Your pain is not invisible, and all the humming in the world won’t make it so. Let me say it again.  Your pain, my pain, anyone’s pain does not become invisible, no matter how much time goes by. It might lessen or fade, but it does not become invisible. I know that we all wish that we could wish away pain, that we could just forget about it, that we could outgrow high school or that hurtful relationship or yesterday and put it all behind us. I know that we want to act like nothing hurts us, that we can just walk it off, that we are stronger. But we can’t.

Bodies scar and so do hearts. If we pretend that they do not, we teach ourselves and our friends and our children that words do not matter and being hurt is something that we should shake off. We may not mean to, but we teach those who bully and those who inflict pain that it’s actually kind of ok because the hurt will go away. We teach them that what they do to others doesn’t really matter because the pain will become invisible to the ones they hurt and their victims will move on.
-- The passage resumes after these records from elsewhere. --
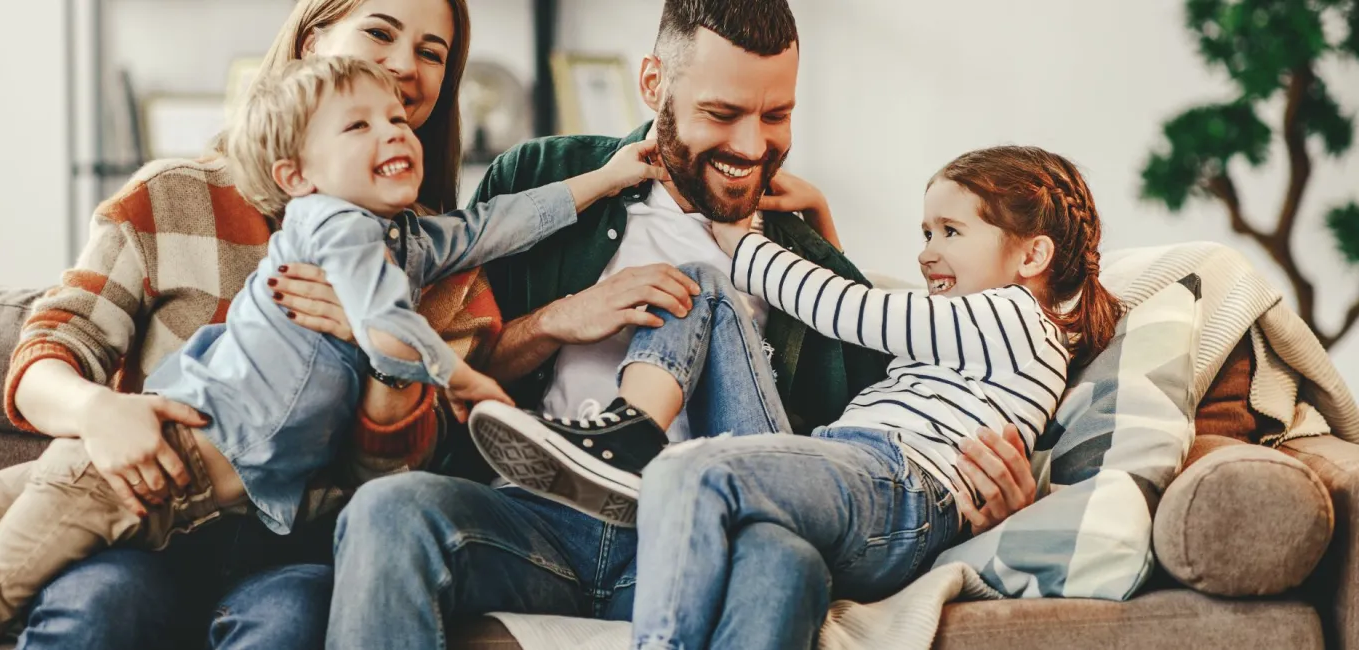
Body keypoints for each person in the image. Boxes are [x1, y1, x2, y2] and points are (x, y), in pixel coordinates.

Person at [0, 54, 662, 644]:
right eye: (362, 123)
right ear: (295, 177)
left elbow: (495, 224)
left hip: (185, 505)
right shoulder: (333, 225)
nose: (396, 130)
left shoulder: (408, 242)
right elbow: (388, 325)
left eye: (403, 117)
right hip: (132, 470)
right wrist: (470, 382)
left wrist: (606, 178)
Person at [319, 2, 1046, 647]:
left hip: (706, 539)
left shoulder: (802, 256)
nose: (752, 147)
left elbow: (876, 446)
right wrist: (558, 322)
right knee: (390, 513)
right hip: (539, 521)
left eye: (777, 115)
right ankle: (607, 448)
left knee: (786, 564)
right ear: (652, 84)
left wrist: (987, 499)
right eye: (723, 114)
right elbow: (449, 379)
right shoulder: (546, 176)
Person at [578, 145, 1119, 650]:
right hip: (852, 476)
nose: (926, 253)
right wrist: (818, 213)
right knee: (775, 559)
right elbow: (869, 331)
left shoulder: (1016, 316)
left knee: (688, 471)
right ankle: (631, 428)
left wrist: (739, 237)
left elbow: (850, 310)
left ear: (1034, 255)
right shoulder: (972, 336)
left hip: (900, 483)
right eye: (926, 232)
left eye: (950, 231)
And this is really, really dangerous. Words ping against people’s hearts and shape us. What we do and say and how we interact with those around us draws us into the process of creation. Our words and actions impact others, landing on their hearts and minds and leaving marks. We mirror what people see, and when they look at us, if they see hurt, that hurt will be lodged in their heart. And that matters. A lot. Because it becomes a part of who they are.

But not only do we teach the inflictors things that just aren’t true, we also teach those who are on the receiving end of the hurt that their hurt doesn’t really matter. That they will get over it. That life is bigger than this moment that they are in right now.  But it’s not. It most definitely is not. When you are 8 and you are in a moment, it is your whole world. It is one of the moments that presses into your soul and shapes you. It is a moment that tells you something about yourself that you either embrace or push away. And that moment most certainly does matter, in very big ways.
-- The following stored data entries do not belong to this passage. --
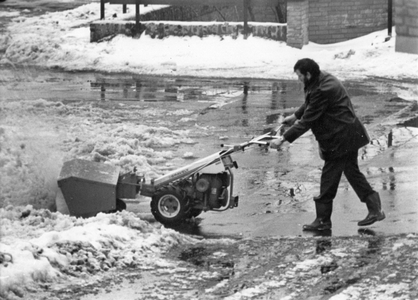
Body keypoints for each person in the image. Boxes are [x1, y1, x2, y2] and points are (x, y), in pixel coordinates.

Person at [271, 58, 385, 231]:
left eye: (300, 76)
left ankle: (323, 221)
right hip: (347, 134)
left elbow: (309, 119)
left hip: (340, 139)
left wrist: (284, 138)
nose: (298, 79)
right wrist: (295, 116)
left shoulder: (323, 89)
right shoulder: (321, 79)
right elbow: (310, 103)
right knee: (352, 172)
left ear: (308, 74)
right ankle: (375, 209)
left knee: (329, 179)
There is no avoiding painful moments. People who are fortunate enough to have loving families and supportive friends and the most amazing teachers have people who do their best to mitigate those moments of pain, but sooner or later, we all come front and center with an interaction or a moment that hurts. And sometimes it’s tiny and sometimes it’s huge. And some of them we forget, but some we remember. Think for a moment about the most hurtful experience you ever had in school. How does it feel? For me there is still a little sting. Even though that was long ago in the land of cassette tapes and walkmen, I have not forgotten. And I won’t. Because pain has a special way of imprinting with indelible ink. And just because we don’t see it right away, if we look closely, we can see its scar.
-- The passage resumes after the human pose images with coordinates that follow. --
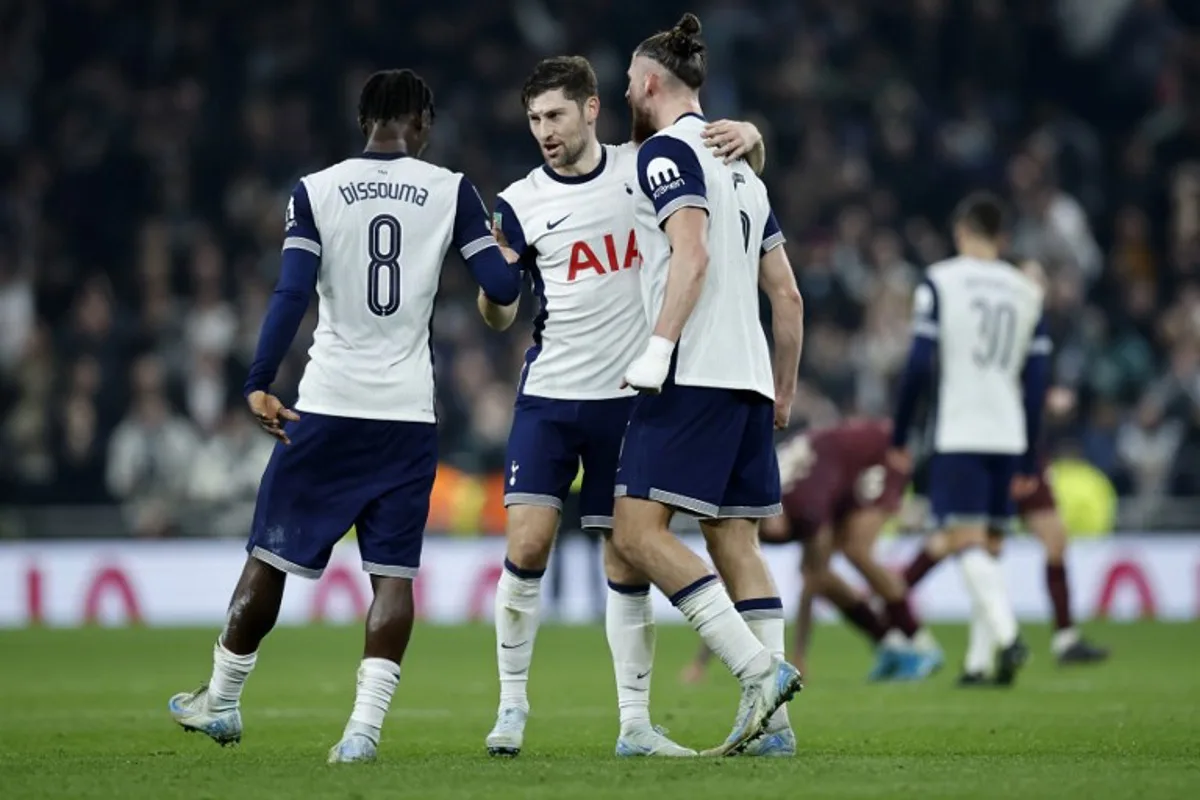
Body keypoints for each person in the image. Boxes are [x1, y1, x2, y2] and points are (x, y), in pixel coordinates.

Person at [167, 69, 521, 764]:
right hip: (407, 415)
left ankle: (222, 699)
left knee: (270, 556)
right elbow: (503, 286)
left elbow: (290, 292)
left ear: (365, 121)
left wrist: (257, 380)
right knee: (392, 577)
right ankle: (362, 732)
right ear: (421, 122)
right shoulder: (451, 190)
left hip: (327, 406)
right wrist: (514, 254)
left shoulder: (315, 189)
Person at [481, 55, 767, 759]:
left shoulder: (641, 164)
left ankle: (635, 723)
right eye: (533, 120)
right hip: (550, 396)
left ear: (590, 109)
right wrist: (494, 286)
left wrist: (753, 134)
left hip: (628, 399)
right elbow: (498, 314)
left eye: (554, 115)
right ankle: (511, 706)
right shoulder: (518, 201)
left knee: (626, 560)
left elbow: (725, 164)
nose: (544, 131)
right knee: (527, 544)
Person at [610, 13, 805, 758]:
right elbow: (786, 297)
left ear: (651, 83)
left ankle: (758, 672)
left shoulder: (664, 153)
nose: (625, 90)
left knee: (634, 535)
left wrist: (659, 351)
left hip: (689, 373)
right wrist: (782, 391)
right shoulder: (744, 171)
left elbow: (688, 256)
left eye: (629, 82)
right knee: (735, 540)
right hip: (750, 380)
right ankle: (775, 734)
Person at [890, 191, 1050, 687]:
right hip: (1009, 432)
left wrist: (901, 430)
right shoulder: (1027, 291)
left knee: (964, 541)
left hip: (959, 429)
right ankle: (981, 664)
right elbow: (1039, 380)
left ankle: (1006, 635)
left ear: (961, 232)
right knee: (991, 545)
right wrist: (1029, 452)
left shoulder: (940, 280)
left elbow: (919, 362)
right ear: (1001, 237)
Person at [681, 419, 943, 685]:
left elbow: (811, 581)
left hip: (881, 449)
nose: (774, 533)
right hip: (837, 467)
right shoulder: (752, 514)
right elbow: (729, 587)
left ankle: (920, 643)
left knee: (855, 551)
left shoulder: (807, 506)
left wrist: (798, 655)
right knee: (824, 575)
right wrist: (700, 662)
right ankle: (891, 646)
And this is not to say that there is not healing. This is not to say that we do not grow beyond the pain and come to terms with truth and become better, stronger people on the journey.  But that is a choice. And it takes looking at the scars with their jagged little edges and their bumps and deciding to forgive and live beyond the scar that is still there even when we live in a way that does not let it define us.

But we cannot teach people that their pain is invisible. Not now. Not ever. We cannot encourage words that excuse inflicting hurt, and we cannot encourage words that tell people that this moment they’re in right now is not important because it will go away. If that were the case, this very moment we are in right now wouldn’t really matter, and we all know it does. Because life is a beautiful collection of moments, the good, the bad, the funny, the tearful, the crazy, the quiet, the fast, and the slow. And we need to protect life. We need to protect hearts and souls and do our best to minimize wounds and work to heal the ones that make it through the shields of love onto the hearts of the people around us. Because minimizing hurt, minimizes all of us. But working to protect and create a world full of love makes us all a little bit more whole.

And maybe somewhere in the midst of protecting and shielding and binding up wounds, we will live out the truth in the first part of the song. The truth that requires that we all pitch in and open our eyes and look around and see, so that no one has to be reminded that he or she is not invisible.